At the same time, the rotor shaft is formed by the mill body itself, which is provided with a ring flange for fixing the active rotor parts. At the same time, the rotor has several segments, which carry one or more magnetic poles. Each of these segments is provided with a supporting ligament which runs in the circumferential direction of the rotor and is mechanically connected to the ring flange of the mill body.
The primary component of a ring motor of this kind, the stator, is designed for energizing with electric current. For this 7 purpose, it has a winding system distributed over the slots of the stator. As described above, the secondary component has individual rotor segments which are provided with permanent magnets or windings which can be energized. The ring motor therefore has a primary component and a secondary component, each having active magnetic means which can be called upon to generate a magnetic field. Examples of active magnetic means are windings that can be energized, permanent magnets or windings in which an electrical current flow can be produced by means of induction, wherein a magnetic field can be generated by means of the electrical current flow that can be produced.
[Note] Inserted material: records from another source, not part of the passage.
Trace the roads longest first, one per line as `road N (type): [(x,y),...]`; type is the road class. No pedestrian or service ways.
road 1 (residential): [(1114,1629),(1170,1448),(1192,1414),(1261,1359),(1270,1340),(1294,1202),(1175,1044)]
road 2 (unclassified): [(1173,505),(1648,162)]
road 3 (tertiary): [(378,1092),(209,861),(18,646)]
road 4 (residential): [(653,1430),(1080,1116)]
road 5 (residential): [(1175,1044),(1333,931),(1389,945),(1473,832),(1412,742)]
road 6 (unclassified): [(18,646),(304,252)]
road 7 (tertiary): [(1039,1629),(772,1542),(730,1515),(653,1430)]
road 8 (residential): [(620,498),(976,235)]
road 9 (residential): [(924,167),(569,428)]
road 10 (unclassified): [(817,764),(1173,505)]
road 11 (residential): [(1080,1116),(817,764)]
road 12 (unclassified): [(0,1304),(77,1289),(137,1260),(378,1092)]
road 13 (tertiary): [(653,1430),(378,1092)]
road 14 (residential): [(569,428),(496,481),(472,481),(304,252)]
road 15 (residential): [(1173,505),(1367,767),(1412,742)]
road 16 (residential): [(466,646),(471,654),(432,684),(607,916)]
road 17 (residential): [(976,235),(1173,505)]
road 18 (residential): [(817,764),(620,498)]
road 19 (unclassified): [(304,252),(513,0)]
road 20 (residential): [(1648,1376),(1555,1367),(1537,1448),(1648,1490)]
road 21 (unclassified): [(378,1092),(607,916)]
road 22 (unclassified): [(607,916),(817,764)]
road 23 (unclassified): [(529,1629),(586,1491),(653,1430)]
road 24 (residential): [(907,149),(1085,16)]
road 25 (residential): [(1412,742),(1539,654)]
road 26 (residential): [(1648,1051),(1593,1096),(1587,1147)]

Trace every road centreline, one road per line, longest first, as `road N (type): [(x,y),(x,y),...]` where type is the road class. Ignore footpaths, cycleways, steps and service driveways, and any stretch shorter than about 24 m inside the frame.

A disadvantage, particularly because of the comparatively large dimensions of these direct drives, is the assembly on site, as the components, such as stator or rotor, cannot be transported as a complete arrangement. The stator and rotor of the direct drive must therefore also be divided into segments to obtain suitable dimensions for transportation. Accordingly, assembly on site is difficult, as a predominant part of the winding systems must be fitted into the stator slots, insulated and tested on site. Likewise, positioning the active magnetic means on the rotor necessitates laborious and therefore time-consuming assembly.
Because, among other things, of the increased dielectric requirements imposed on the winding systems, the application of operationally suitable insulation outside the factory is also problematic, for one thing because of the dust-laden environment.